Data is a great story teller. Hiding in the numbers are answers to found, and secrets to be revealed. But while data rarely lies, it can sometimes be all to easy to jump to the wrong conclusions when looking for a pattern.
Eric Siegel, author of Predictive Analytics: The Power to Predict Who Will Click, Buy, Lie, or Die (Revised and Updated Edition, Wiley, January 2016) published an interesting post about successfully finding correlations.
He starts with a simple statement: according to Harvard University, skipping breakfast is related to heart disease, and explores how such attention grabbing headlines can easily, yet inaccurately, be inferred from data.
Sure, skipping breakfast in itself may not lead to heart disease, despite what the data suggests.
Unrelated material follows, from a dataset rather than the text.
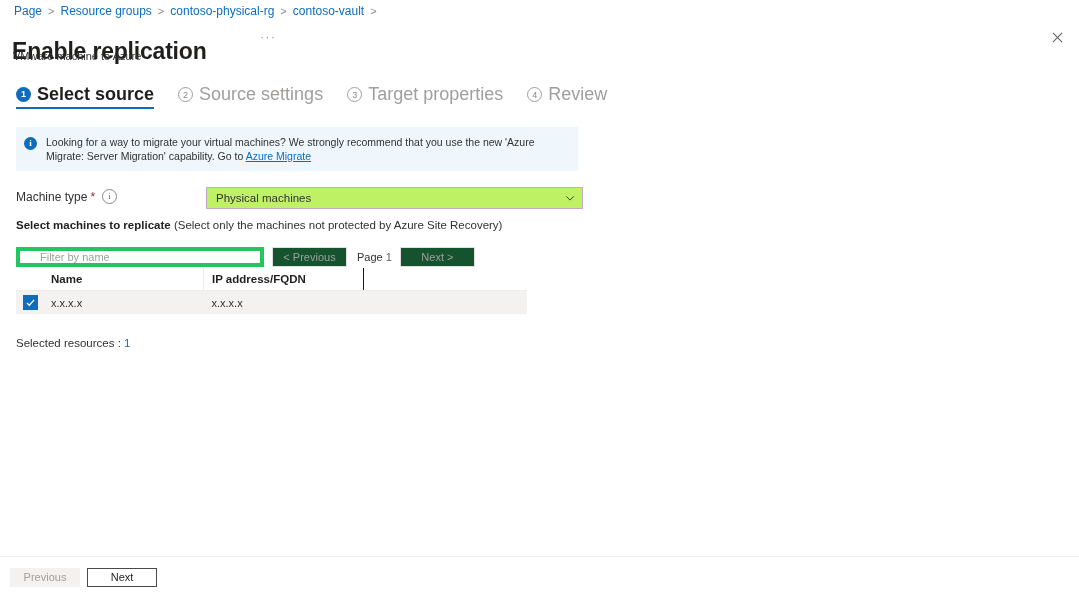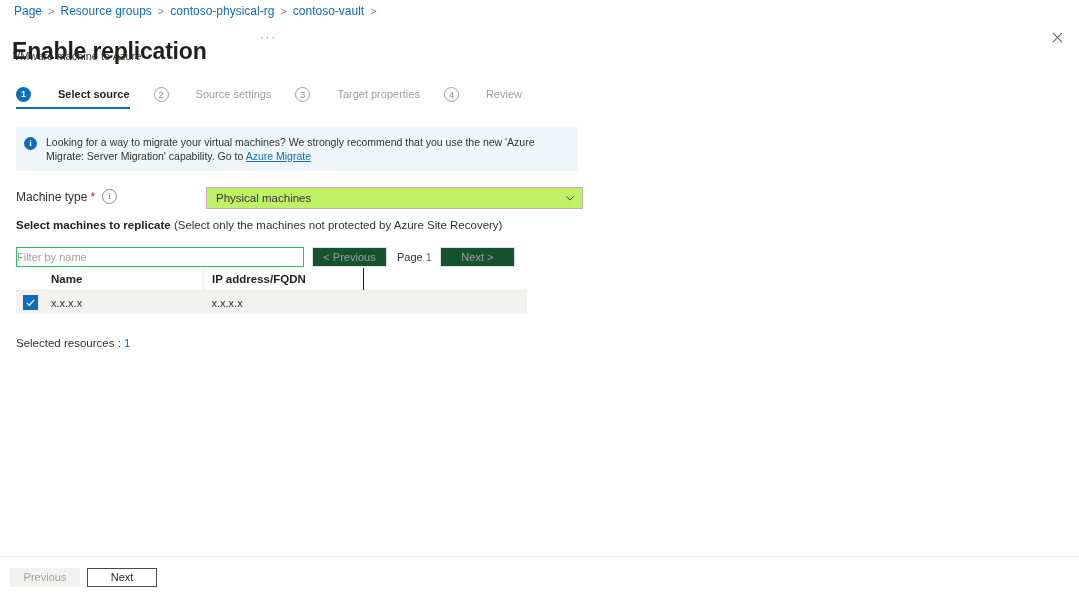"Select source" .step-label { font-size: 11px -> 18px; margin-left: 21px -> none }
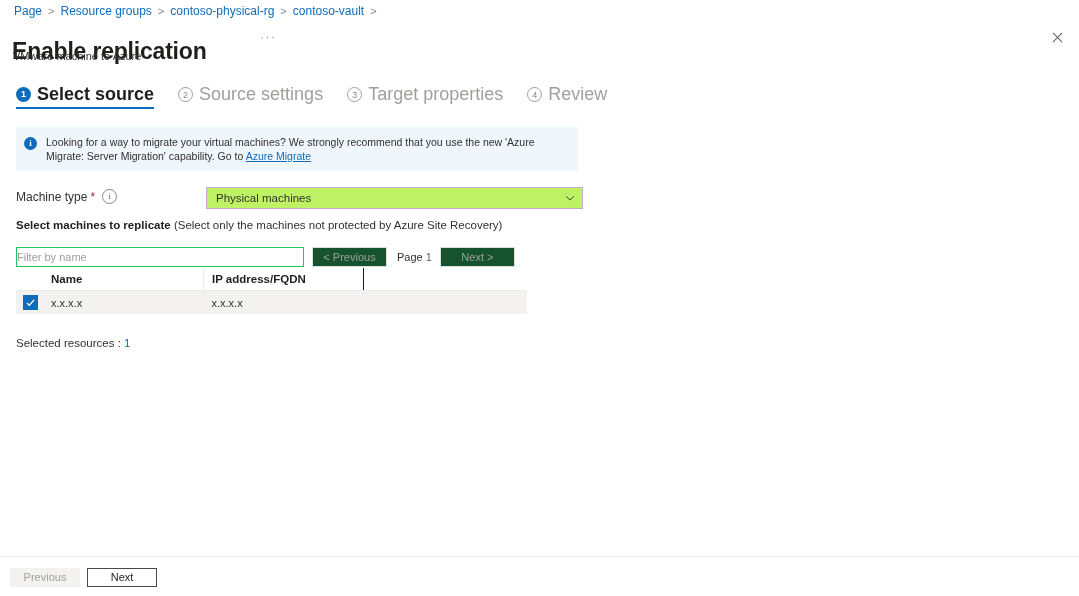"Filter by name" .filter-input { border: 1px solid #22c55e -> 4px solid #22c55e; padding: 0 0 -> 0 20px; width: 288px -> 248px }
But look a little deeper, and it makes more sense. Skipping breakfast could be the sign of a certain type of lifestyle – busy, stressful, lazy, all lifestyles which also increase the likelihood that fast food or processed foods feature heavily in someone’s diet., and possibly a regular alcoholic drink or two to combat the stress and help unwind.
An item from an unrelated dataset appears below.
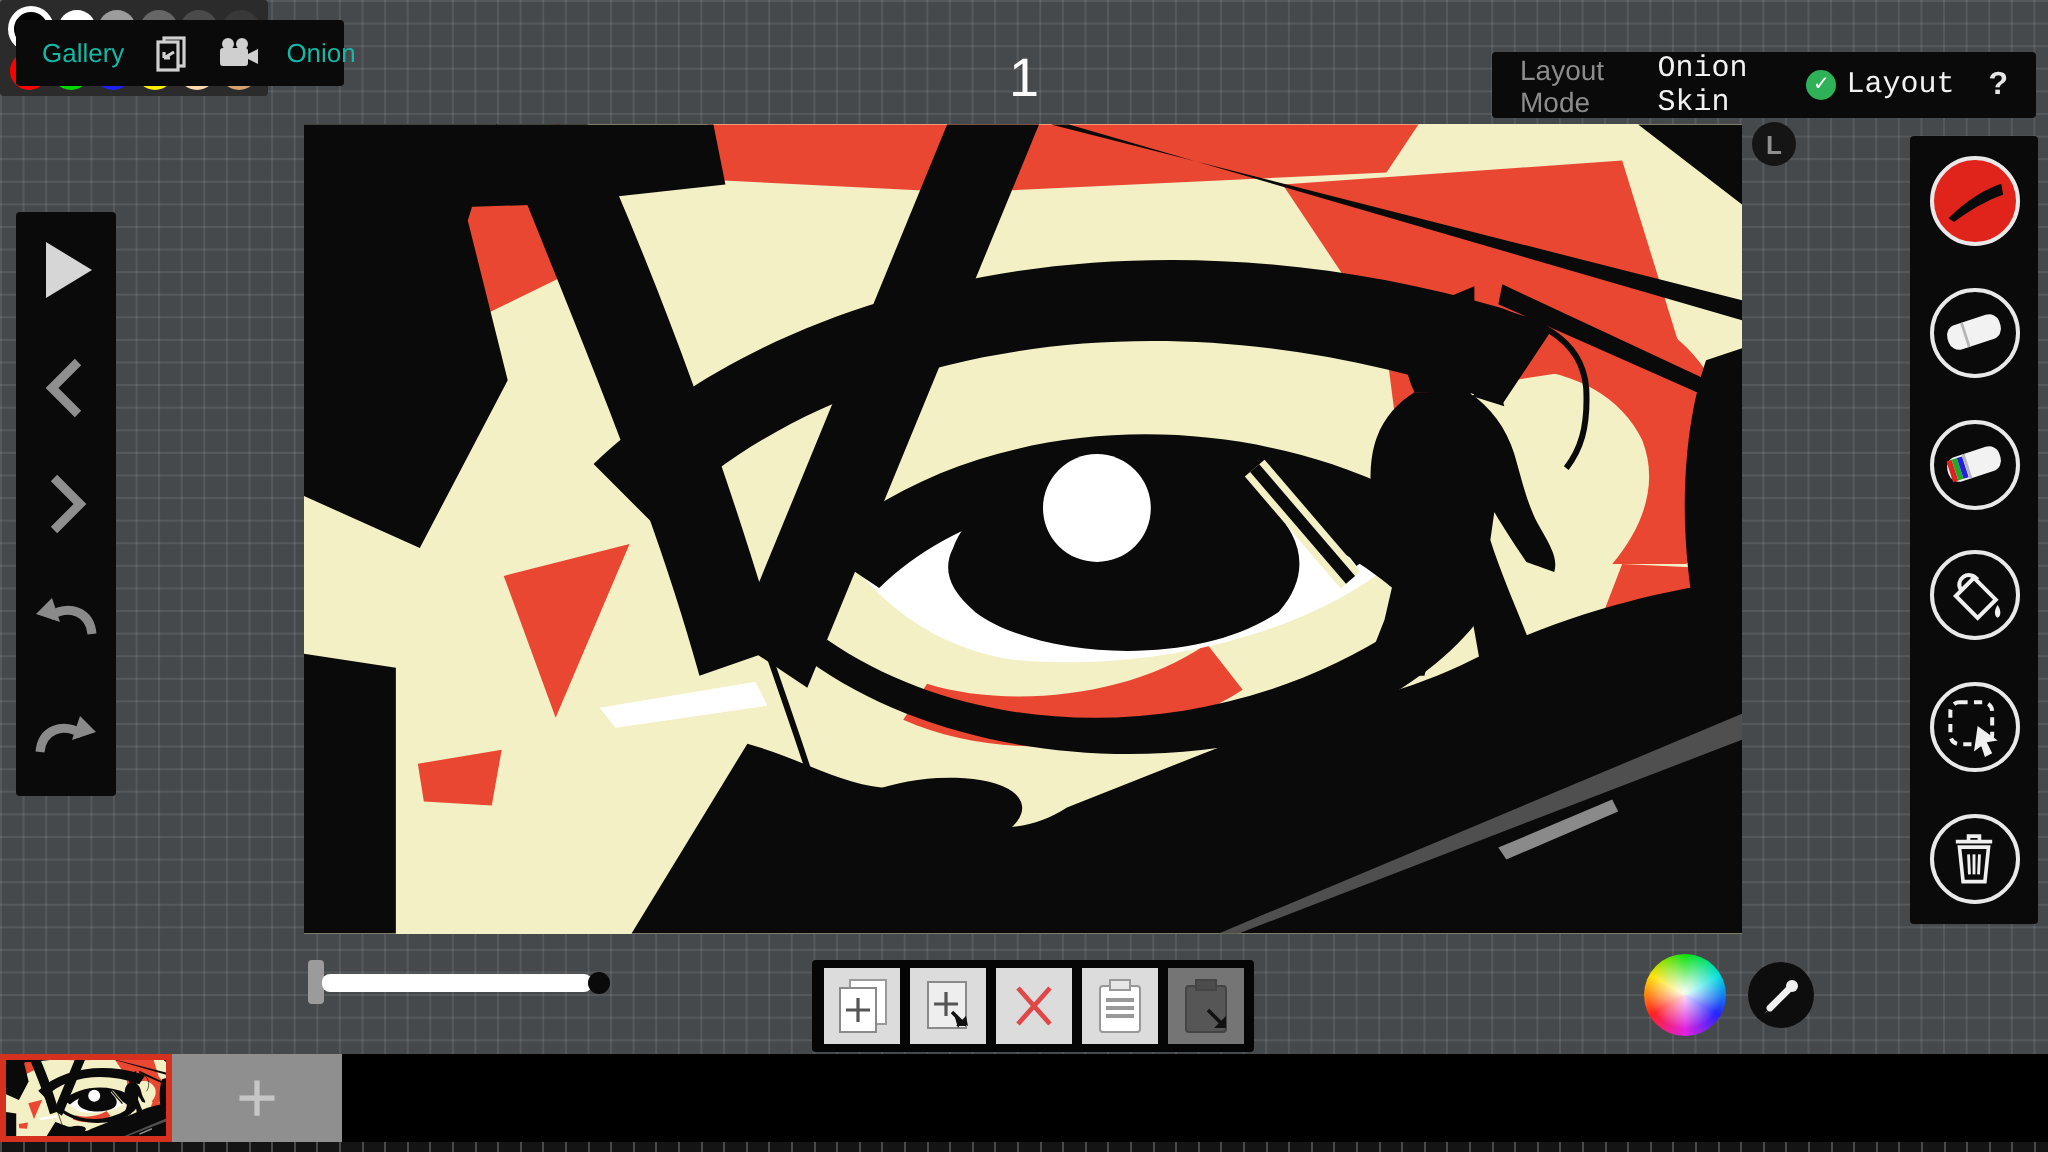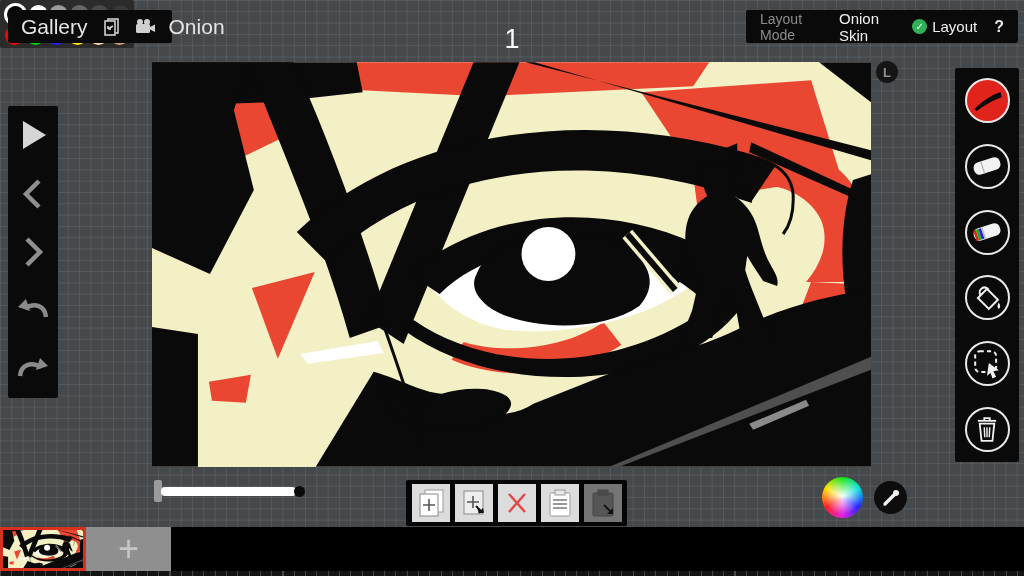"Gallery" .tl-bar .lbl { color: #e5e5e5 -> #14b8a6; font-size: 21px -> 13px }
In fact, Harvard University also reported that study participants who skipped breakfast, were more likely to drink alcohol, smoke and take less exercise, than those who regularly ate breakfast.
So you see, the suggestion that ‘skipping breakfast causes heart disease , while an over-claim, does present an interesting sign-post to where the truth lies. It’s something to consider when looking at data: correlation doesn’t imply causation, but it can be a good place to start looking for it.
Tyler Vigen, author of Spurious Correlation (Hachette Books, May 2015), gives many examples that highlight the dangers of inferred causation from data.
Here are a couple of even more surprising correlations than our breakfast anecdote. Below is a chart of per capita cheese consumption in the United States from 2000 to 2009.
You’ll see there is a 94.71% correlation between the the number of people who ate cheese, and those who somehow became tangled in their bedsheets and died.
So, based on the statistics, would you say that eating cheese causes death by bedsheets? Of course not. It’s a prime example of why correlation does not imply causation.
Likewise, let’s take at the risks involved in consuming another dietary staple, margarine. According to the chart below, eating margarine has a 99.22% correlation with the divorce rate in Maine. If you believed in the correlation, then an abstinence of margarine, while making for dry toast, would also make for a long and healthy marriage.
Interestingly, it can be easy to see a connection, even when there isn’t necessarily one. A 98% statistical correlation between per capita corn syrup consumption in the US and pedestrian fatalities on the nation’s roads is clearly co-incidence. But if the same statistic were true of vodka, or beer, would you say there was a correlation?
Finally, let’s identify some date that offers an even more tempting conclusion to jump to. If you’re an avid internet addict, you may well have come across ‘Pastafarians’, the cult-like individuals (of questionable sanity) who believe the universe was created by a “Flying Spaghetti Monster” and that global warming is a consequence of the “shrinking numbers of pirates since the 1800s” . This statement supports the Pastafarian belief that pirates are good divinities, of course.
Their founder, Bobby Henderson, shown the evidence of his statement with a graph like this:
Of course, if you believed in every correlation, the graph presents a foregone conclusion. Joking aside, these examples serve as important reminders. No matter how good your data, or how much you want something to be true (Leonardo DiCaprio achieving his sustainability goals by donning an eye-patch and training a parrot does have certain appeal), correlation simply does not imply causation. Unless you’re a Pastafarian, in which case, good luck to you.